**BLOCCO DI TESTO:**

•••••

Vivarelli (Confsal): “Siamo alla farsa pagando a rate con pochi spiccioli il Tfr”

di Redazione | 13 Luglio 2021 @ 21:12 | ATTUALITA'
Print Friendly and PDF

L’AQUILA – “Siamo alla farsa: abbiamo scoperto che si possono pagare a rate di poche decine di euro, a volte anche meno, i trattamenti di fine rapporto, ma è una farsa inaccettabile. Ci stiamo muovendo nelle sedi opportune per mettere fine a questa situazione scandalosa. I lavoratori e le loro famiglie meritano rispetto”.

Interviene così Marcello Vivarelli, sindacalista, segretario di categoria del Terziario della Confsal dell’Aquila, sui recenti sviluppi della questione dei trattamenti di fine rapporto (tfr) che deve pagare l’impresa di pulizie Dm ad alcuni suoi ex dipendenti nell’ambito dell’appalto per le pulizie alla Asl 1 di AvezzanoSulmona-L’Aquila. Alla Dm è recentemente subentrata, vincendo la gara, la Dussmann.

In un primo momento, la Dm, stando alla ricostruzione fatta proprio dal sindacato di Vivarelli, aveva reso noto che avrebbe pagato il tfr in sei rate, una ‘strada’, secondo la stessa Dm, obbligata, a causa del fatto che la Asl aquilana non aveva ancora provveduto a saldare delle vecchie fatture all’azienda che poi ha ceduto il posto alla Dussmann; la Confsal aquilana aveva inoltre chiesto di poter partecipare al tavolo di confronto a cui si sono sedute altre sigle sindacali, promettendo di rivolgersi direttamente alla Asl provinciale, a cui comunque la Confasl ha dato una “strigliata” invitandola a saldare le fatture arretrate, qualora la richiesta fosse andata a vuoto.

“Ma adesso la ‘musica’ è addirittura peggiorata – evidenzia con rabbia Vivarelli – Ricevere il pagamento di una rata anche da 7 euro è qualcosa di osceno, ma sta succedendo questo. Il che significa, letteralmente, offendere i lavoratori e le loro famiglie per cui, lo sottolineiamo sempre, un tfr da alcune migliaia di euro rappresenta una vera e propria boccata di ossigeno in un periodo terribile come quello che stiamo vivendo a causa della gestione dell’emergenza Covid-19”.

“Non possiamo restare immobili di fronte a un simile scempio – conclude il sindacalista aquilano – e d’ora in avanti non tollereremo che certi episodi si verifichino di nuovo. Intanto, però, stiamo predisponendo azioni decise e concrete rivolgendoci agli organi competenti. Una cosa di questo genere non può passare così e chi ha sbagliato deve pagare. Altrimenti sarà stata permessa l’ennesima azione vessatoria nei confronti di chi si spacca la schiena per le pulizie nelle strutture sanitarie pubbliche di questa provincia”.

•••••

**DATI ARCHIVIATI:**

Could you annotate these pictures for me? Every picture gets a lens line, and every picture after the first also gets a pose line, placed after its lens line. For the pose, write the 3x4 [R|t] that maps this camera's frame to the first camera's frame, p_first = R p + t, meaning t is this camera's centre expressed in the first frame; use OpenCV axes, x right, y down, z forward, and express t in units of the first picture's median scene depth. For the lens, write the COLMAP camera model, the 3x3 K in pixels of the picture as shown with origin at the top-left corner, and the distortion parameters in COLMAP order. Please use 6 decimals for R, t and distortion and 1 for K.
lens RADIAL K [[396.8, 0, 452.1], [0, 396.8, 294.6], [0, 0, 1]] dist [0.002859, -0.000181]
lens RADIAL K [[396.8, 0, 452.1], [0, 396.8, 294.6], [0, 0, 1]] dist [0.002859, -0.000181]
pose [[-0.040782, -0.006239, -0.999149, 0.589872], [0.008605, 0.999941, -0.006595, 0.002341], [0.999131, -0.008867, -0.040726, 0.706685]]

•••••

**COMPITO OPERATIVO A:** Trascrivi senza modifiche il passo dell'articolo sul Tfr che comincia con le parole "Interviene così Marcello" e si chiude dopo "gara, la Dussmann.".
**COMPITO OPERATIVO B:**
Rispondi in base all'articolo sul Tfr.
(i) Quale impresa è subentrata alla Dm vincendo la gara?
(ii) In quante rate la Dm aveva annunciato in un primo momento di pagare il tfr?
(iii) Quale importo di una singola rata cita Vivarelli per definire la situazione "qualcosa di osceno"?

**RISPOSTA ALL'ESERCIZIO A:**
Interviene così Marcello Vivarelli, sindacalista, segretario di categoria del Terziario della Confsal dell’Aquila, sui recenti sviluppi della questione dei trattamenti di fine rapporto (tfr) che deve pagare l’impresa di pulizie Dm ad alcuni suoi ex dipendenti nell’ambito dell’appalto per le pulizie alla Asl 1 di AvezzanoSulmona-L’Aquila. Alla Dm è recentemente subentrata, vincendo la gara, la Dussmann.

**RISPOSTA ALL'ESERCIZIO B:**
(i) Alla Dm è subentrata la Dussmann.
(ii) La Dm aveva annunciato di pagare il tfr in sei rate.
(iii) Vivarelli cita una rata da 7 euro.